Esther The last Grimsby Sail Trawler
In June 1888 Esther was launched into the river Freshney at the River Head at 8:15 am by a Miss Harrington, daughter of a local dignitary. She was given the name G.I.C. which stood for the Grimsby Ice Company. So began the story of a sail trawler which would span the next 124 years
Esther was built by the Collinson brothers Thomas and George at a time when the call for such boats had all but come to an end. Sail was giving way to steam and the use of boats such as Esther was drawing to a close here in Grimsby.
In the early days of the independent Grimsby fishing fleet sail trawlers were sleeker and a bit shorter than Esther. Sail trawler design was a balance between speed and strength. Strength was needed to with stand the battering of the North Sea and speed was needed to be the first to port with the catch to get the best price on the quay and to get that fish on the train in time for the Friday fish markets in London and other major cities.

What you have to do
Pick up the account of the sail trawler Esther after its last sentence and keep writing it.

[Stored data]
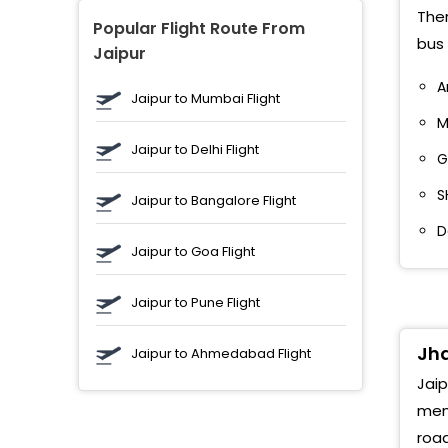
Ther
Popular Flight Route From
bus 
Jaipur
A
Jaipur to Mumbai Flight
M
Jaipur to Delhi Flight
G
S
Jaipur to Bangalore Flight
D
Jaipur to Goa Flight
Jaipur to Pune Flight
Jha
Jaipur to Ahmedabad Flight
Jaip
memo
road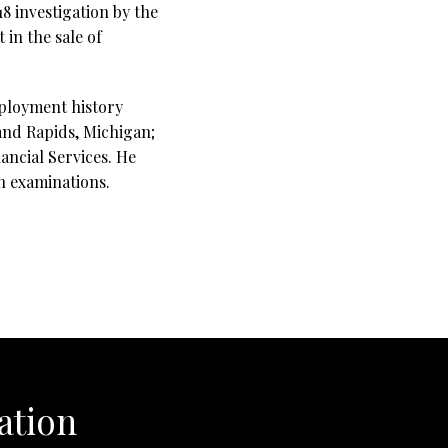
18 investigation by the
in the sale of
mployment history
rand Rapids, Michigan;
ancial Services. He
on examinations.
ation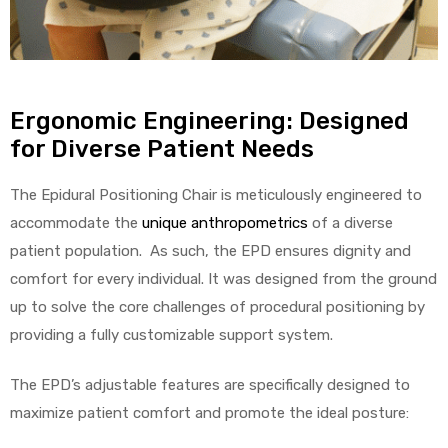
Air
Ergonomic Engineering: Designed
for Diverse Patient Needs
y Air®
The Epidural Positioning Chair is meticulously engineered to
accommodate the
unique anthropometrics
of a diverse
Air XL
patient population. As such, the EPD ensures dignity and
comfort for every individual. It was designed from the ground
re
up to solve the core challenges of procedural positioning by
providing a fully customizable support system.
The EPD’s adjustable features are specifically designed to
maximize patient comfort and promote the ideal posture:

Response below
This balance between speed and strength became less important toward the end of the 1800's as the methods of fishing changed. In the early days of the sail trawling industry each skipper fished on his own and his experience was vital to locate the fishing grounds. With the coming of the steam ships the practice of "fleeting" was adopted and a new industrial form of fishing was born.
Esther had a crew of 3 men and a boy. There was the Skipper who knew how to find the fishing grounds in the vastness of the open sea. There was the first Mate who was always keen to pick the brains of the Skipper with the hope that one day he would have learned how to locate the fishing grounds and skipper his own ship. Then there was the cook who did everything as well as cook. Then there was the fisher apprentice often very young and more often from the workhouse who was there to "learn the fishing trade".
Eventually though sail would give way to steam but before it did there were a few years where the two joined forces to harvest the riches of the seas in that practice known as "fleeting".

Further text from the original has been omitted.